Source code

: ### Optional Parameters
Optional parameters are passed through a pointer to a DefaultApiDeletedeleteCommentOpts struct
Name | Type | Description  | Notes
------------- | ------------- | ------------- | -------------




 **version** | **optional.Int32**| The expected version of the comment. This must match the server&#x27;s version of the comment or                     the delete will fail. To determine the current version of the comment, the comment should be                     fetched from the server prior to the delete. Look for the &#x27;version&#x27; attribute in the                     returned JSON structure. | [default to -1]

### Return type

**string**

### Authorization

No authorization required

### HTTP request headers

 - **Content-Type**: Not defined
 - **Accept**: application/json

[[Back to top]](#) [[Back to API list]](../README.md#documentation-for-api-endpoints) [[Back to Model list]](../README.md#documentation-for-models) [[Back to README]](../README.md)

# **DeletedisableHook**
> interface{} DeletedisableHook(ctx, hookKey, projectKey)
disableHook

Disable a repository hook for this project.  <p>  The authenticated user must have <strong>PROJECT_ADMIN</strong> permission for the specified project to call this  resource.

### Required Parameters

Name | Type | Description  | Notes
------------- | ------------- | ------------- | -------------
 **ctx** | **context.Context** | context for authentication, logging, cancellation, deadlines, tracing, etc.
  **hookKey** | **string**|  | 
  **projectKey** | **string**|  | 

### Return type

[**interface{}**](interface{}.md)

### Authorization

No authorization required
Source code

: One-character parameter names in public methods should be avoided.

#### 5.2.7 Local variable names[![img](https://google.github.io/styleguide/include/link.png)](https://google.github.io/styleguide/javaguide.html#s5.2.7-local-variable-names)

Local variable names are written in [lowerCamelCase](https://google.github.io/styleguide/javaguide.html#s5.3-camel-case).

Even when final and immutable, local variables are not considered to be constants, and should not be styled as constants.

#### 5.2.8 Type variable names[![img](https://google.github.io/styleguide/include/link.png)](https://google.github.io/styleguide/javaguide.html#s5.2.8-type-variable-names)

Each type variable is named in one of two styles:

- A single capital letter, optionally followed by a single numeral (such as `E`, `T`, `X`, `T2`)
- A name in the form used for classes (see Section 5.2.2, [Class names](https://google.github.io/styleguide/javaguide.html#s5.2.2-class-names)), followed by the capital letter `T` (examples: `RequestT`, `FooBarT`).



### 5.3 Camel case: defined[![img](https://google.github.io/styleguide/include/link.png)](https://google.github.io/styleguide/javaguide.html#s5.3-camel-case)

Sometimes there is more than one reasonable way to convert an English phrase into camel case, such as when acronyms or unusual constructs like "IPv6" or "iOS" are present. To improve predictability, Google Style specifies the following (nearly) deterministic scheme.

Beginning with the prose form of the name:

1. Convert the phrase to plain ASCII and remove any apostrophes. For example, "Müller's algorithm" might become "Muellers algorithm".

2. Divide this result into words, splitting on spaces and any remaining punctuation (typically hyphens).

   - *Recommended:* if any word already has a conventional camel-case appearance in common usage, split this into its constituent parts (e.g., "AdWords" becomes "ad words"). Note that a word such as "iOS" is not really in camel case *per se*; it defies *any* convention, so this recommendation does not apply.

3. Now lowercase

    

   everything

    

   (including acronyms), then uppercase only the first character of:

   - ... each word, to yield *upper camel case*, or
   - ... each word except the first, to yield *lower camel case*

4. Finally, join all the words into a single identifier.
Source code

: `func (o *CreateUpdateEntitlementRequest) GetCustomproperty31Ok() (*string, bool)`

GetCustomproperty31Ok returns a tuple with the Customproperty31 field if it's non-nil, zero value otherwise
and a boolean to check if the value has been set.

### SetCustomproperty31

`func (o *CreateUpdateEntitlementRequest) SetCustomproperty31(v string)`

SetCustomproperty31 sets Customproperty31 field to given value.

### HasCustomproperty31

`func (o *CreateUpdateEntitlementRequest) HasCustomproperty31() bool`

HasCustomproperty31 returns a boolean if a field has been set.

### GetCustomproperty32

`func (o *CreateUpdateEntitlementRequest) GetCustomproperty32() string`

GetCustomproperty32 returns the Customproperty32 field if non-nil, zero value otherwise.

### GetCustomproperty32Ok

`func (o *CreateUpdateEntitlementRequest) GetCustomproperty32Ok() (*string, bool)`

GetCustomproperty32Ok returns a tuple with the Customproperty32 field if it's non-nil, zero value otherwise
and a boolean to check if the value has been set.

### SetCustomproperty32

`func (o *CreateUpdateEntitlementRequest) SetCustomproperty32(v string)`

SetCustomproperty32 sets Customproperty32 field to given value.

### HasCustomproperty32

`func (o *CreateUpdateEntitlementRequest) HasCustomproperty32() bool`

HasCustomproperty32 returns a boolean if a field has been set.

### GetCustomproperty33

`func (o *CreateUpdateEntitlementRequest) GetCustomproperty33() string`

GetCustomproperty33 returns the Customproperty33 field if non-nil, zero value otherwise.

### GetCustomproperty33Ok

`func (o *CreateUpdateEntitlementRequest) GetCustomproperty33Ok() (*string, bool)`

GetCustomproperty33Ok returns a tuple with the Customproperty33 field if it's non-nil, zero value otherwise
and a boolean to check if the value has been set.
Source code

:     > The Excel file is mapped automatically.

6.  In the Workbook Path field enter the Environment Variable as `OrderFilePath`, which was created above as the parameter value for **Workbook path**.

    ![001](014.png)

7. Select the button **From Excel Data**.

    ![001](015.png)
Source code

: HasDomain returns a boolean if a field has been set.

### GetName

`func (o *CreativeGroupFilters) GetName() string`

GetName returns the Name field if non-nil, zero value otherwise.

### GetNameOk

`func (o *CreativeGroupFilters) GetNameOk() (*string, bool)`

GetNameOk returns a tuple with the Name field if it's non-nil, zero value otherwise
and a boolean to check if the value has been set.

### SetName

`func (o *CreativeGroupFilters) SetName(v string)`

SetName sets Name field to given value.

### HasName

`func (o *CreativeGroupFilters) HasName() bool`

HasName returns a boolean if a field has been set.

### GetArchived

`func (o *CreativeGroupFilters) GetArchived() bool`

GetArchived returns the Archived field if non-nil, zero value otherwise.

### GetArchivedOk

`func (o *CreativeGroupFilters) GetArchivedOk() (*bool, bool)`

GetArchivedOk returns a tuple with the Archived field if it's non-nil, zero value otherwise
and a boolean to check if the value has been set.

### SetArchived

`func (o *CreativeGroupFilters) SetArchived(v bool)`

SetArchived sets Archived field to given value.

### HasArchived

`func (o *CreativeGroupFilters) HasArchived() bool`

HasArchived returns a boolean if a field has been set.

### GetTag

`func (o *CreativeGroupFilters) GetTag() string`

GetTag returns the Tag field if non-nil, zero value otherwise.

■ ■ ■ ■ ■ ■ ■

PROBLEM DESCRIPTION: Count how many lines of the records above contain the string "include", and reply with the number alone.

RESULT: 3